Student funding: New Labour Targets Students – Again

Student funding: New Labour Targets Students – Again

A REPORT by MPs on student funding has tuition fee hikes and high interest loans as its main proposals. The New Labour-dominated committee that wrote it is preparing for new attacks on the right to higher education.

Kieran Roberts

The government review of the student funding system later this year is likely to introduce some measures proposed by the report.

Tuition fees and abolition of the grant are a highly unpopular failure, leading to dramatic falls in the numbers of students from working-class and poor backgrounds going to university. Increasing fees or the interest rates on students’ loans can only drive thousands more young people out of higher education.

The report claims that the proposed fee rises and high interest loans will raise badly-needed funds for universities. That’s no consolation to the many young people who can’t afford to go to university in the first place.
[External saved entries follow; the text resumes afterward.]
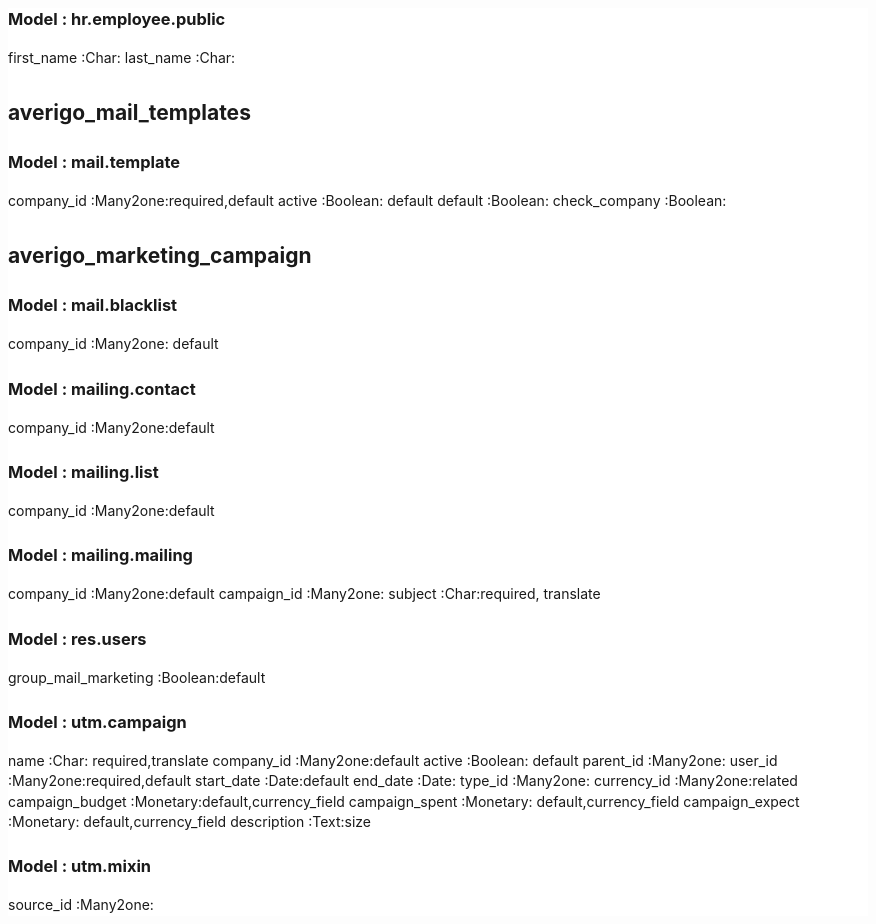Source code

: ### Model : hr.employee.public
first_name :Char:
last_name :Char:


## averigo_mail_templates
### Model : mail.template
company_id :Many2one:required,default
active :Boolean: default
default :Boolean:
check_company :Boolean:


## averigo_marketing_campaign
### Model : mail.blacklist
company_id :Many2one: default

### Model : mailing.contact
company_id :Many2one:default

### Model : mailing.list
company_id :Many2one:default

### Model : mailing.mailing
company_id :Many2one:default
campaign_id :Many2one:
subject :Char:required, translate

### Model : res.users
group_mail_marketing :Boolean:default

### Model : utm.campaign
name :Char: required,translate
company_id :Many2one:default
active :Boolean: default
parent_id :Many2one:
user_id :Many2one:required,default
start_date :Date:default
end_date :Date:
type_id :Many2one:
currency_id :Many2one:related
campaign_budget :Monetary:default,currency_field
campaign_spent :Monetary: default,currency_field
campaign_expect :Monetary: default,currency_field
description :Text:size

### Model : utm.mixin
source_id :Many2one:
In any case, the vice-chancellors call for an extra £9.9 billion to be injected into higher education over three years. Raising interest rates on loans by 2% would raise just £400 million. Fees also raise £400 million – even if they doubled the money wouldn’t come near what’s required.

Both New Labour and the Tories have repeatedly slashed spending on higher education. Now New Labour wants students to pay the cost of filling the funding gap.
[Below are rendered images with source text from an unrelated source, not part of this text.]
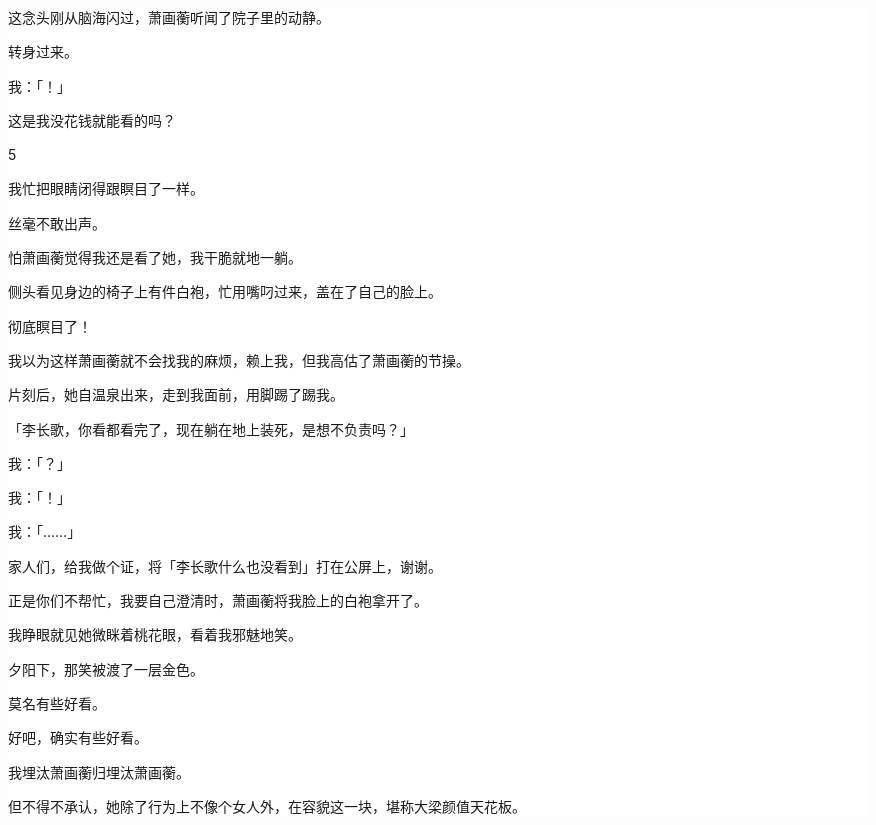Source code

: 
这念头刚从脑海闪过，萧画蘅听闻了院子里的动静。


转身过来。


我：「！」


这是我没花钱就能看的吗？


5


我忙把眼睛闭得跟瞑目了一样。


丝毫不敢出声。


怕萧画蘅觉得我还是看了她，我干脆就地一躺。


侧头看见身边的椅子上有件白袍，忙用嘴叼过来，盖在了自己的脸上。


彻底瞑目了！


我以为这样萧画蘅就不会找我的麻烦，赖上我，但我高估了萧画蘅的节操。


片刻后，她自温泉出来，走到我面前，用脚踢了踢我。


「李长歌，你看都看完了，现在躺在地上装死，是想不负责吗？」


我：「？」


我：「！」


我：「……」


家人们，给我做个证，将「李长歌什么也没看到」打在公屏上，谢谢。


正是你们不帮忙，我要自己澄清时，萧画蘅将我脸上的白袍拿开了。


我睁眼就见她微眯着桃花眼，看着我邪魅地笑。


夕阳下，那笑被渡了一层金色。


莫名有些好看。


好吧，确实有些好看。


我埋汰萧画蘅归埋汰萧画蘅。


但不得不承认，她除了行为上不像个女人外，在容貌这一块，堪称大梁颜值天花板。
Students must build a mass campaign of action and non-payment of fees to win decent funding of higher education, the abolition of tuition fees and for the introduction of a decent grant.

If the government tries to implement higher fees, top-up fees or higher interest rates on loans, we will respond alongside students with immediate protests nationwide. Students must also put pressure on the NUS to call an immediate national demonstration against any attacks.

Putting University Out Of Reach

STUDENTS TODAY have to choose between working long hours in jobs on top of their studies or building up large debts at the start of their working lives.

Robert May

Everyone’s heard of the conditions that many students live in. This isn’t a chosen lifestyle, most students just can’t afford any better.

For middle- to upper-class families who can afford to put their children through higher education this is not really a problem.

But working-class families are battling to put their children through university – you’d think that the government would help them out, especially if they hope to achieve their goal of getting half of all under 30 year-olds in higher education by 2010.

Why are they even considering raising tuition fees, putting university further out of the reach of thousands? They say it’s for more funding for universities, but can’t this money come from those who can afford it? Axing the royal train for example would put many people through university.

Blair seems intent on destroying his own idea of “a classless society”.

With only the wealthy being able to afford a university education, only the wealthy will gain top paid jobs. Without an equal education for all, this cycle is very unlikely to be broken.